* _Extrait présenté_:
Le bureau d’architecture Imotec à Montagny-sur-Yverdon a alors complètement revu sa copie et développé un projet qui préserve le bâtiment désormais classé en note 3. L’édifice actuel qui comprend quatre niveaux (deux étages sur rez et sous-sol) sera rénové et comprendra quatre logements complétés par huit appartements dans un bâtiment voisin dont l’implantation est facilitée par la démoliton de l’annexe de la même époque.
Densification qualitative
Ce compromis est issu d’un accompagnement de la DGIP pour trouver une solution gagnant-gagnant. «Avec l’adoption de la nouvelle loi sur l’aménagement du territoire en 2014 qui prévoit une densification en milieu urbain, nous devons avoir un autre regard sur le patrimoine bâti», justifie le conservateur cantonal Alberto Corbella, qui ajoute que «ce patrimoine permet à une société de s’identifier. L’esthétique est importante, car la beauté et le calme font du bien. Le défi était de trouver un consensus entre les intérêts économiques du propriétaire et du promoteur et ceux du patrimoine et de la qualité de vie, ce que nous avons réussi. Nous ne sommes pas contre le profit mais contre le profit maximaliste.» Au terme de la mise à l’enquête, une seule opposition du voisinage a été déposée et devrait trouver une issue favorable.
Rencensement lacunaire
Une démolition-reconstruction contestée alors que tous les voyants sont au vert, est-ce courant ? «Le cas de figure n’est de loin pas exceptionnel», estime Guy Vorlet, répondant de Patrimoine Suisse pour la région du Nord vaudois, tant le recensement architectural présente, à ses yeux, «de grosses lacunes». Cet architecte, qui œuvre pour le bureau Dolci à Yverdon et comme indépendant, relève que, dans ses fonctions bénévoles pour cette association de défense du patrimoine bâti et paysager, il examine chaque mois dix à quinze dossiers de mise à l’enquête qui conduisent à des oppositions dans 25 à 35% des cas. «Il y a certes une meilleure prise en compte des critères écologiques et du patrimoine architectural depuis quelques années, mais il y encore beaucoup de chemin à faire. L’Etat de Vaud manque cruellement de ressources humaines dans ce secteur et rares sont les communes qui font tous les efforts souhaitables » , regrette-t-il.

* _Consigne_:
Reprenez l'extrait sur le patrimoine bâti vaudois et poursuivez-le à partir de sa dernière phrase. Les enregistrements qui suivent ne sont pas utiles ici.

* _Données fournies_:

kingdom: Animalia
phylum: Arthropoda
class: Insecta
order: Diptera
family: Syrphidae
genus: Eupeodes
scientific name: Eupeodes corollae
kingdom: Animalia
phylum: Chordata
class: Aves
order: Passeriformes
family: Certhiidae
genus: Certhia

* _Résultat attendu_:
Cœur de la cité ouvrière urbigène
Bien préservée, la villa offre une architecture régionaliste ou «Heimatstil» caractéristique des réalisations de cette époque. Le soubassement rustique en pierre de taille, la variété dans la forme des baies, la toiture dotée de petits décrochements, le large avant-toit reposant sur des consoles de bois, la présence d’éléments saillants tels que les balcons conférent aux façades une touche pittoresque rappelant l’architecture vernaculaire. Le bâtiment conserve, outre sa volumétrie, une grande partie de ses dispositions d’origine.
Sa construction s’inscrit dans le contexte du fort développement industriel, urbanistique et démographique que connaît Orbe autour de 1900. A cette époque, de nombreuses villas sont établies en périphérie et divers bâtiments industriels sont implantés le long de la rive gauche de l’Orbe (moulins Rod, fabrique de chocolats Peter dès 1899). Cela aboutit à la création d’une véritable petite cité ouvrière, au pied de la colline, composée de huit immeubles et de onze villas. D’un bourg au caractère mi-urbain mi-agricole, entouré de vignes, Orbe devient une agglomération industrielle importante.
Ainsi, la propriété de la famille Cerf fait partie du «Quartier neuf», implanté à l’est du bourg ancien, lequel présente un intérêt urbanistique indéniable. A ce titre, il figure dans l’Inventaire fédéral des sites construits d’importance nationale à protéger en Suisse (ISOS) avec un objectif de sauvegarde maximal (A).